EXERCISE:
Count the lines in the records below that contain the string "data". Reply with the number alone.

ENTRIES SHOWN:
* * * *

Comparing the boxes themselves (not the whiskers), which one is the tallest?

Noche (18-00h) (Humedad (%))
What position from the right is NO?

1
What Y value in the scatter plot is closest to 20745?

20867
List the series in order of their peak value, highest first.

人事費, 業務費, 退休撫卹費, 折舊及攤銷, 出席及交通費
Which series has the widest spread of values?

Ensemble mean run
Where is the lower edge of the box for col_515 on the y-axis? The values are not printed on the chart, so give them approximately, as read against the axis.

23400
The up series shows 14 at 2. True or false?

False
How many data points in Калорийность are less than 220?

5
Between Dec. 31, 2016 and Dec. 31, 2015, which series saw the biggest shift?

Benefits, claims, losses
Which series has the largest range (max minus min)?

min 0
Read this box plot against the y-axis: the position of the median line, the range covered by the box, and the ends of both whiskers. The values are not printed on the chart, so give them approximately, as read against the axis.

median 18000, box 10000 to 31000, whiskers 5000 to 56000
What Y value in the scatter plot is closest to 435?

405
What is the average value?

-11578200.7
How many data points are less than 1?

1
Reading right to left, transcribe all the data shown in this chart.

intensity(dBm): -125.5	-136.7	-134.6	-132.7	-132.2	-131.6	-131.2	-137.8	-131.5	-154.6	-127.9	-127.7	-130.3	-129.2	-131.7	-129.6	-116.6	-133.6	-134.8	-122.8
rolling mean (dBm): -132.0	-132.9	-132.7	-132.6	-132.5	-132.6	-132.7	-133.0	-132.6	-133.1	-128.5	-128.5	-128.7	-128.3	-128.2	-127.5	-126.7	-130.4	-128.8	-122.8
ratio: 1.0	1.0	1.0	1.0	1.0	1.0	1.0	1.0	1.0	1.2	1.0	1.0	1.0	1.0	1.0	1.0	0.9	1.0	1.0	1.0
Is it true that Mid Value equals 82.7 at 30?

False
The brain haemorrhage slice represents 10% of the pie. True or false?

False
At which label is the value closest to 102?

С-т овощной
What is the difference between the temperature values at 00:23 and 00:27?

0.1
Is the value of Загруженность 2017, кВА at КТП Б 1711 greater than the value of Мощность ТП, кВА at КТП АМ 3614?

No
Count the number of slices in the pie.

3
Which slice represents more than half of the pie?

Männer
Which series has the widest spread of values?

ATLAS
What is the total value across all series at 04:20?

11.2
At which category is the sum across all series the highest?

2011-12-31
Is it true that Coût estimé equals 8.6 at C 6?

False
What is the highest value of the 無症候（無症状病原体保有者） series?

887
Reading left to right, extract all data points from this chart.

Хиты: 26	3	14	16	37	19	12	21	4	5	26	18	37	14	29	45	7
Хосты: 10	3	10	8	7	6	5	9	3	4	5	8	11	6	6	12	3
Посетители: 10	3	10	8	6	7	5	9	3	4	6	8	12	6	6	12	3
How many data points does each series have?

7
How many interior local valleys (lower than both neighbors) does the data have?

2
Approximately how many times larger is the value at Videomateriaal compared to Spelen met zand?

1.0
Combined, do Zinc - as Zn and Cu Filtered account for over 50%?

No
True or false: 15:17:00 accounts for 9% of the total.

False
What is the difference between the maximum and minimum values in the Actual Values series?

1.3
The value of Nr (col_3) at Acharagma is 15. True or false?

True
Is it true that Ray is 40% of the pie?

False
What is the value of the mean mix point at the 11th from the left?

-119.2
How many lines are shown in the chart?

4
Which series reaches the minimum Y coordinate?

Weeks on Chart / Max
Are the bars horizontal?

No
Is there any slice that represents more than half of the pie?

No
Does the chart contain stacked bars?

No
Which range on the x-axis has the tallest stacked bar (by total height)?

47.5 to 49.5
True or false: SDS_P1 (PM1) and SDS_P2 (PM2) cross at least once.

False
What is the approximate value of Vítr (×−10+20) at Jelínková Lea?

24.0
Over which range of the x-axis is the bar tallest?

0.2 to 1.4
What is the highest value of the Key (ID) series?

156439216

* * * *

WRITTEN ANSWER:
6